**What the task requires**
Tell how many lines in the data contain the string "solid", using a single number as the whole reply.

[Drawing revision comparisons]
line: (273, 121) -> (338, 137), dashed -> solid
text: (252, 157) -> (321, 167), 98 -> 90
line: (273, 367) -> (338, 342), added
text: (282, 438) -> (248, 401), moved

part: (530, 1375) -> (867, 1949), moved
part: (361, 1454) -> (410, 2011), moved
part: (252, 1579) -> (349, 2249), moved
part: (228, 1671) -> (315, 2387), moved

* * *

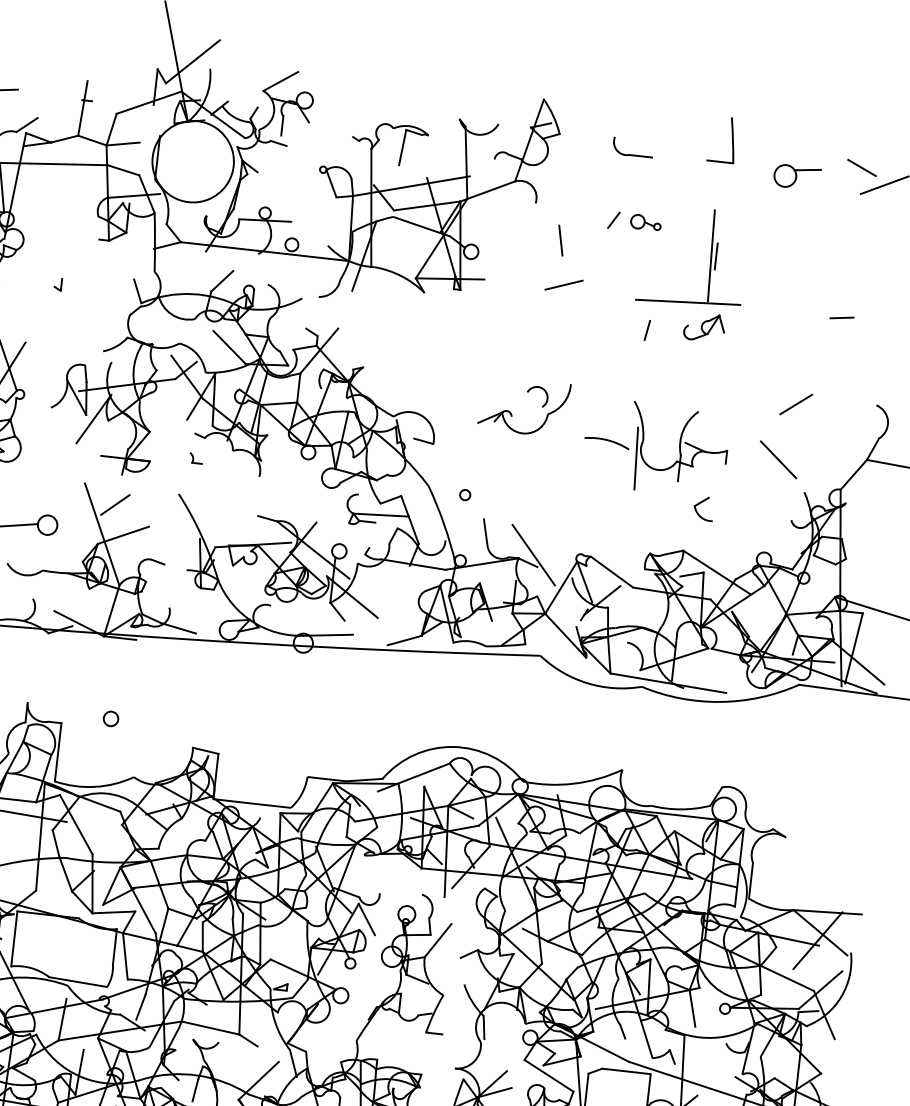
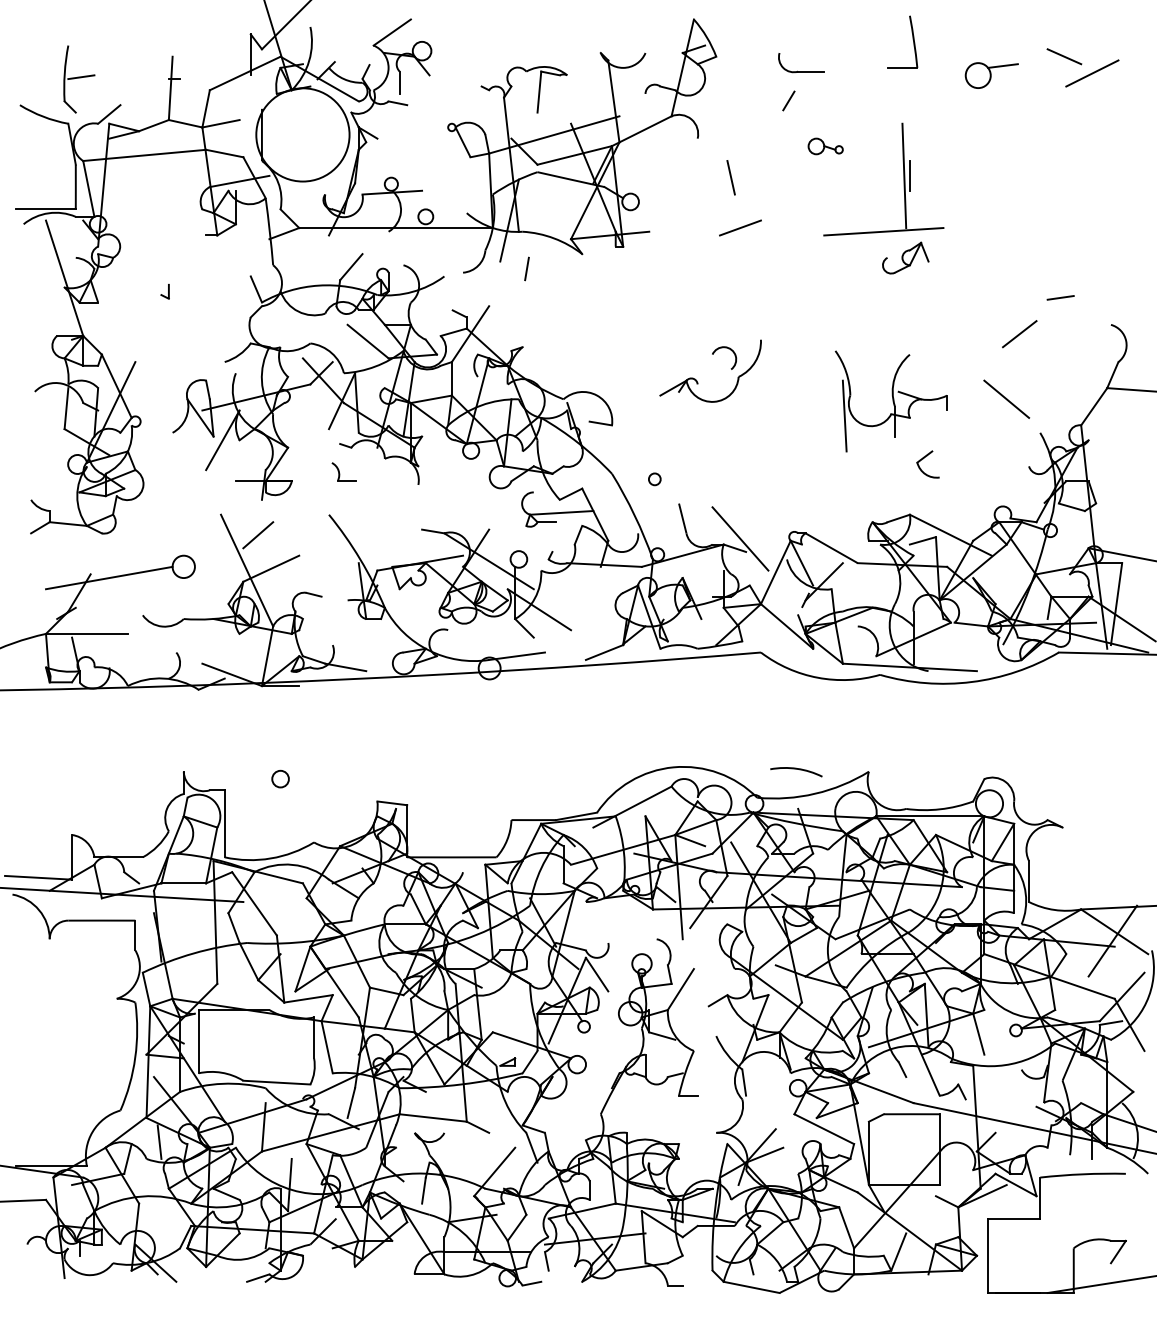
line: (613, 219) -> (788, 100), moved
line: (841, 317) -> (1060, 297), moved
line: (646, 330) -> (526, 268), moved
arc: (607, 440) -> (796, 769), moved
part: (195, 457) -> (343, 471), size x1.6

==

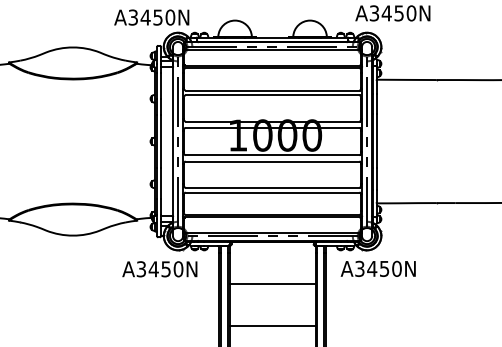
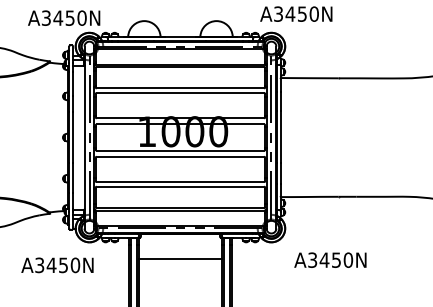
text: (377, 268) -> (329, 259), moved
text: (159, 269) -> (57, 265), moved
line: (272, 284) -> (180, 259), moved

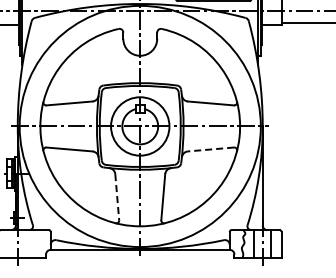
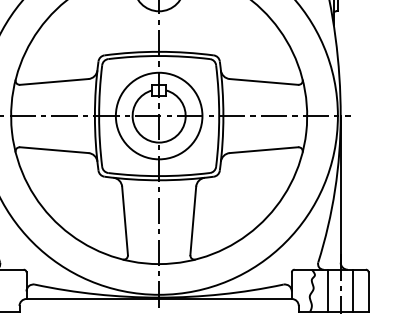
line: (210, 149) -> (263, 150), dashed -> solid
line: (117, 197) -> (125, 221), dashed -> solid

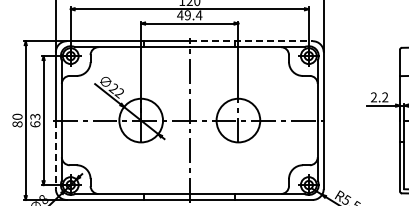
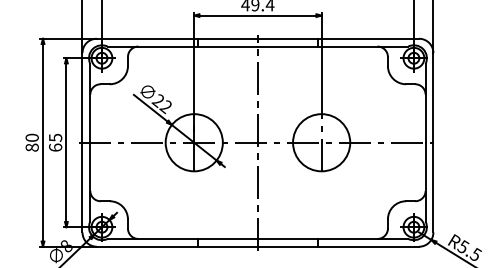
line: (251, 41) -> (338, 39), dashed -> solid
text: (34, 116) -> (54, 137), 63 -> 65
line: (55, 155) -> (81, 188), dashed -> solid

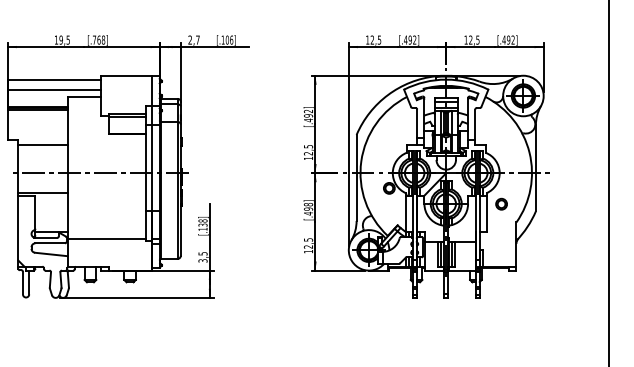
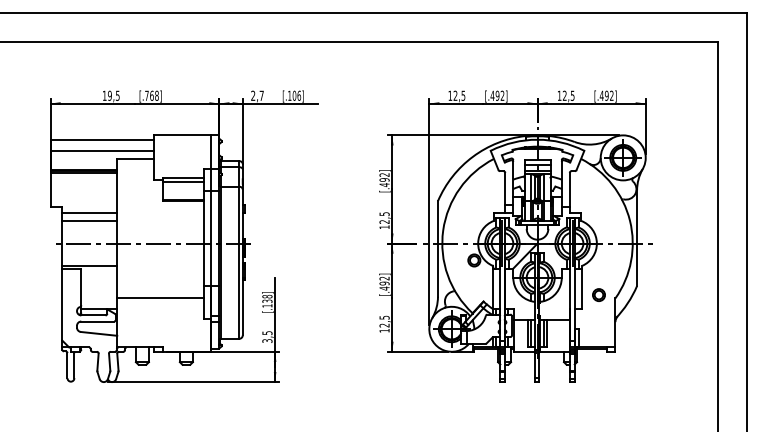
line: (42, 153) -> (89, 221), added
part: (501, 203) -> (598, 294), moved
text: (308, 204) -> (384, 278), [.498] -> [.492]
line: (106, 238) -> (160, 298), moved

**Expected answer**
5